Monday, April 7, 2014

Maybelle in Stitches by Joyce Magnin Litfuse Blog Tour






































About the book: Maybelle Kazinzki can't sew. She was after all, the only girl in the seventh grade Home Economics class to sew the zipper in the neck hole of the A-Line dress they were supposed to make. But when she finds an unfinished quilt in the attic of her mother's house she gets the crazy idea to finish it---somehow, come heck or high water. She thinks it will help fill the lonely nights while her husband, Holden, is serving overseas during World War II.

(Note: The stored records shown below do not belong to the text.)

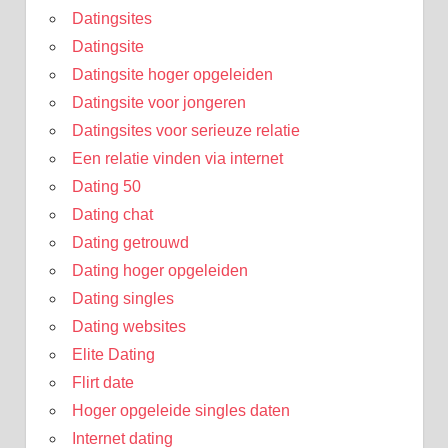
Datingsites
Datingsite
Datingsite hoger opgeleiden
Datingsite voor jongeren
Datingsites voor serieuze relatie
Een relatie vinden via internet
Dating 50
Dating chat
Dating getrouwd
Dating hoger opgeleiden
Dating singles
Dating websites
Elite Dating
Flirt date
Hoger opgeleide singles daten
Internet dating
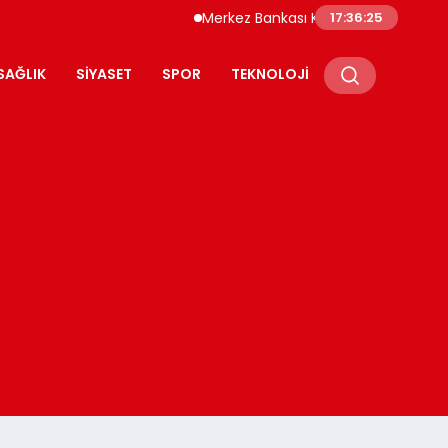
Merkez Bankası Kripto Varlık Merkezi Kayıt
17:36:26
SAĞLIK
SIYASET
SPOR
TEKNOLOJI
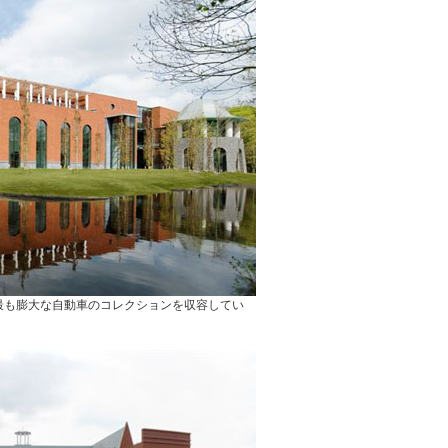
界で最も膨大な自動車のコレクションを収容してい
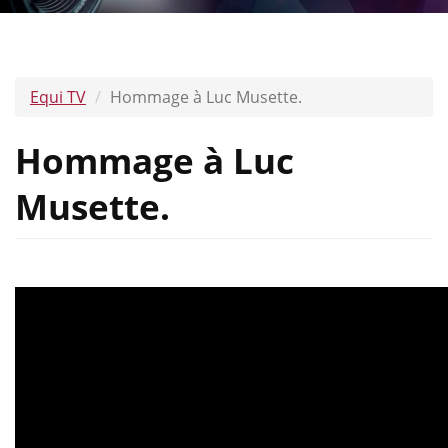
Equi TV
Hommage à Luc Musette.
Hommage à Luc
Musette.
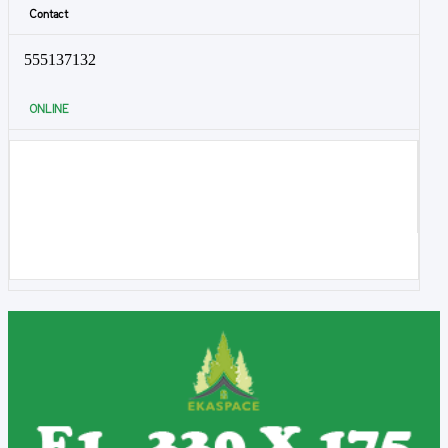
Contact
555137132
ONLINE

Her recently departed mother's quilt is made from scraps of material Maybelle traces back to her mother's childhood, her grandmother's childhood and her own childhood. She tries to add one of Holden's stripes to it but the sewing is not going well and neither is her life. After receiving some harsh news, Maybelle's faith falters and she puts the quilt away and stops trusting God. But God is faithful---no matter what. And it'll take a group of neighborhood women armed with quilting needles to help Maybelle believe that.

Learn more about this book and the series at the Quilts of Love website.


About the Author: Joyce Magnin is the author of the Bright's Pond novels, including the award-winning The Prayers of Agnes Sparrow. A member of the Greater Philadelphia Christian Writers Fellowship, Joyce is a frequent workshop leader and the organizer of the StoryCrafters fiction group. She lives near Philadelphia, Pennsylvania.


Learn more about Joyce at: http://joycemagnin.blogspot.com


About Quilts of Love: Quilts tell stories of love and loss, hope and faith, tradition and new beginnings. The Quilts of Love series focuses on the women who quilted all of these things into their family histories. A new book releases each month and features contemporary and historical romances as well as women's fiction and the occasional light mystery. You will be drawn into the endearing characters of this series and be touched by their stories.


Landing page: 

 
 
 
My thoughts:  I love how this book brought the time around WWII and what was going on for those who stayed behind.  The rationing, women in factories, blackout curtains and V Mail.  I never really considered what they did with the remains of the soldiers killed overseas, how many of them were buried far from home and the families had no body to honor at a funeral.  We are so used to knowing about news instantly and being able to reach those even far away with the push of a few buttons, but imagining what it was like to wait for short letters or dreaded telegrams to find out what was going on days or weeks after it had already happened is so far from our regular way of life.

Maybelle feels that she is inept at household matters and misses her late mother.  She doesn't know how to sew, after a disastrous school assignment, and isn't so sure about cooking or cleaning either!  It takes her friends and an unfinished quilt of her mother's to show her how much friends, faith and taking a chance can change matters for her.

To work through missing her husband, Holden, who is missing in action and the husband's of her friends, they decide to finish a "crazy quilt" that has bits of fabric from things that are meaningful to each of the women.  Scraps from wedding dresses, baby clothes, war banners, and husband's shirts are all sewn together to demonstrate their hope in the safe return of the men and their faith that God is making it all work together for a reason.